EXTRACTED ENTRIES —
-*-
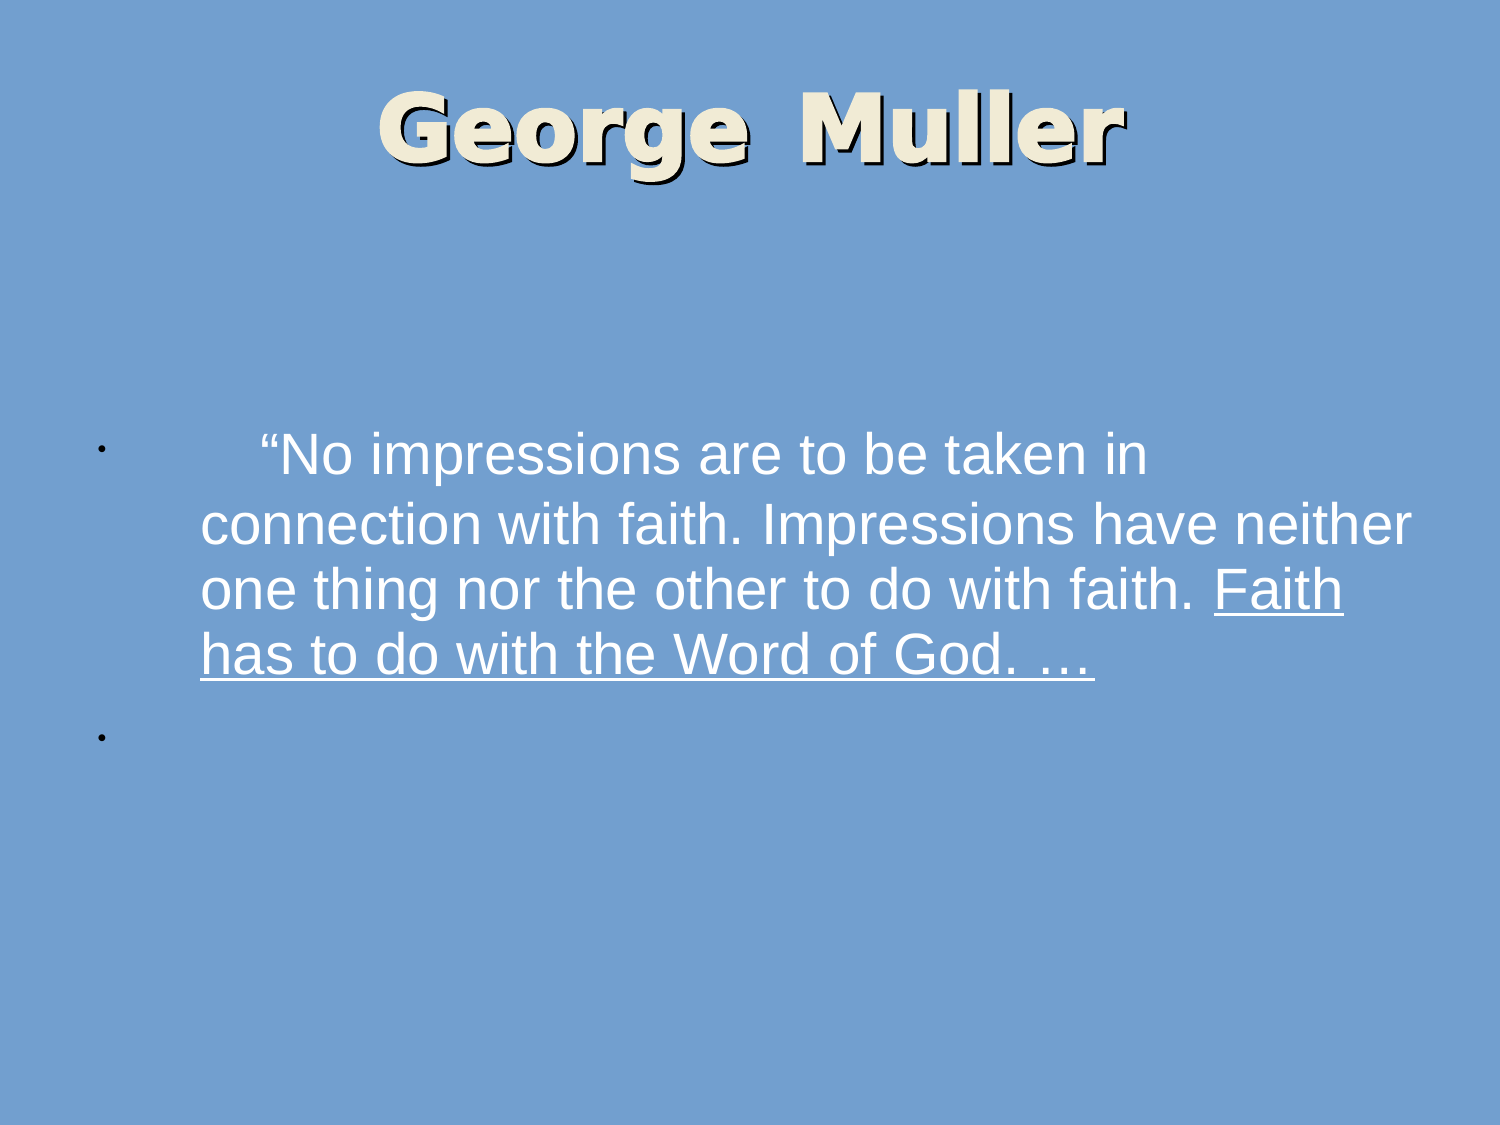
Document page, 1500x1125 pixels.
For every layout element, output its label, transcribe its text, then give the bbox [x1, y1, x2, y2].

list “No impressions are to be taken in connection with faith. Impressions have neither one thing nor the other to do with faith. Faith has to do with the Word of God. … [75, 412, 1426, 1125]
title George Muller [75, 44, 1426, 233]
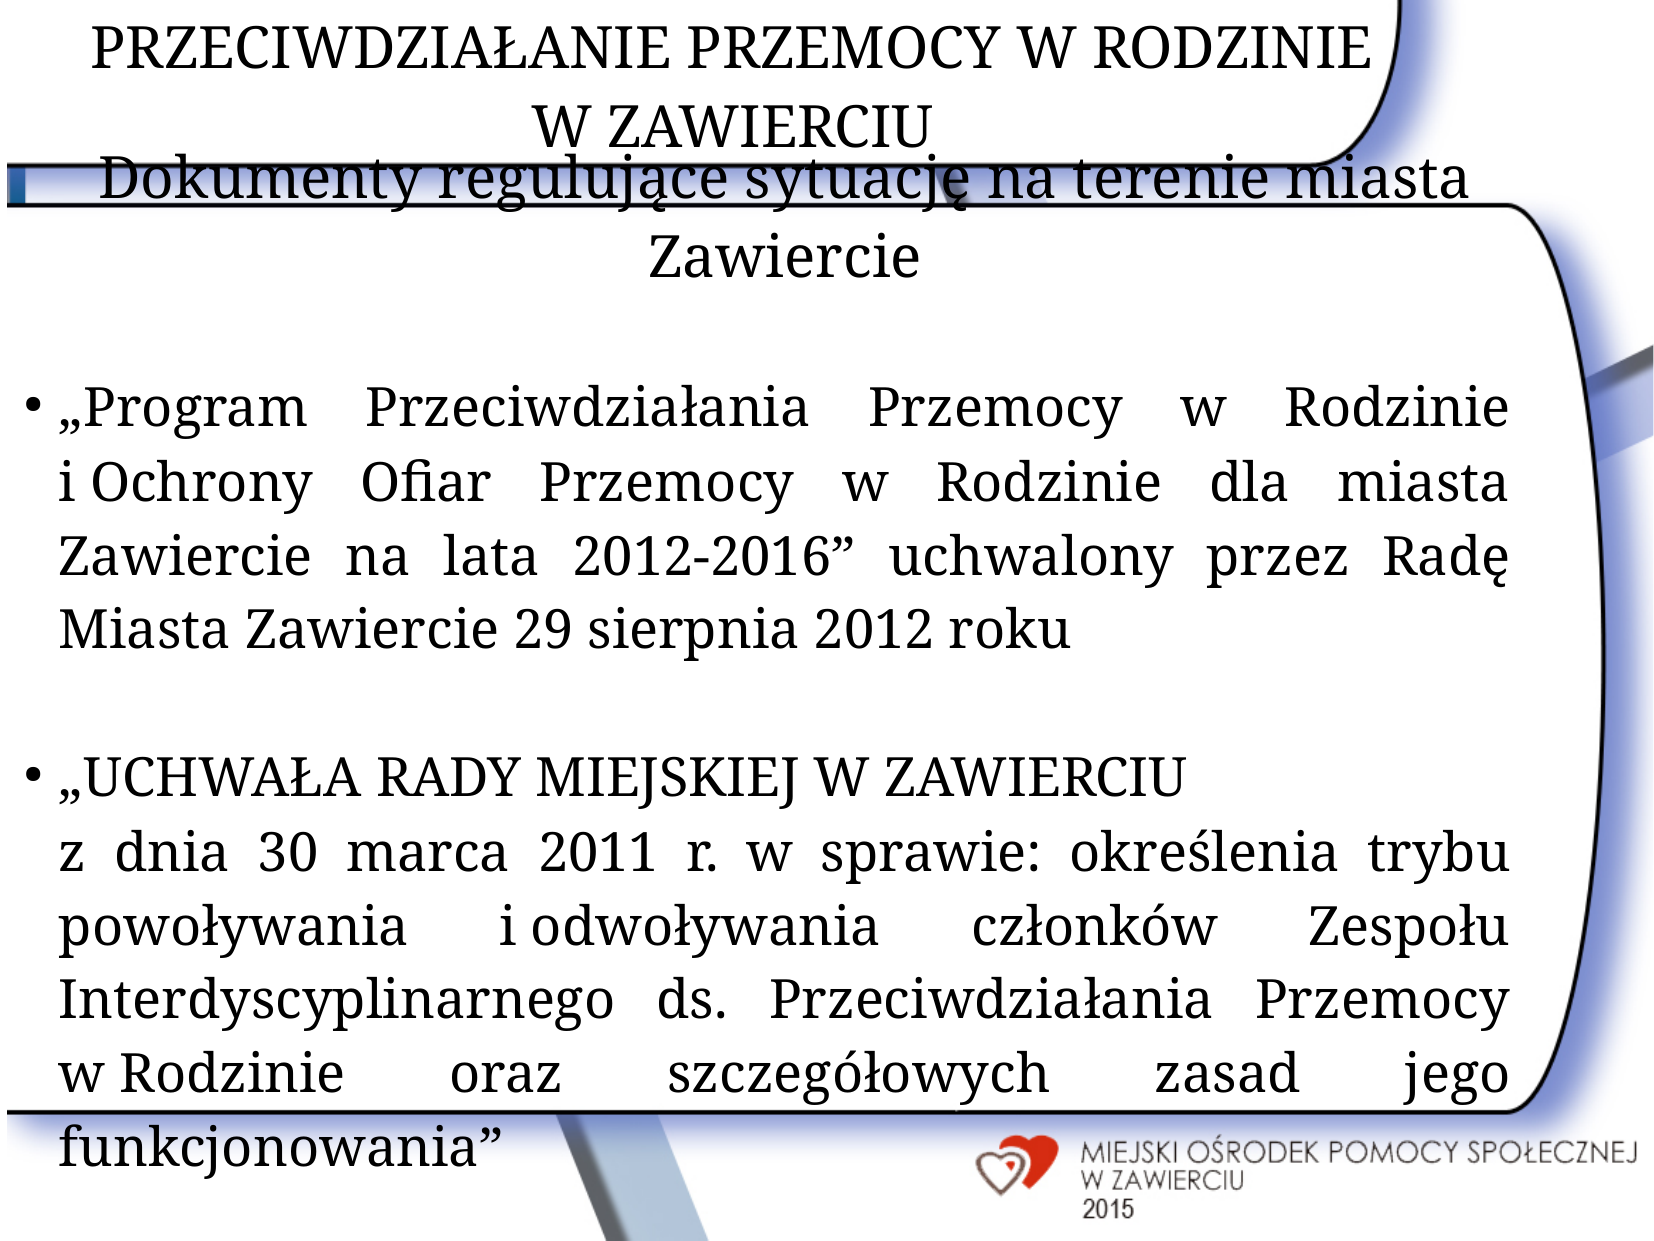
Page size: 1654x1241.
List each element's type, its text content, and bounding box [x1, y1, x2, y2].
-*-
WORK TO BE COMPLETED — Gather every line from the items above that contains the string "text", and copy each of those lines in full.

COMPLETE OUTPUT —
For every layout element, output its label, transcribe its text, then give the bbox [x1, y1, x2, y2].
List each element's type, its text content, and bounding box [x1, y1, x2, y2].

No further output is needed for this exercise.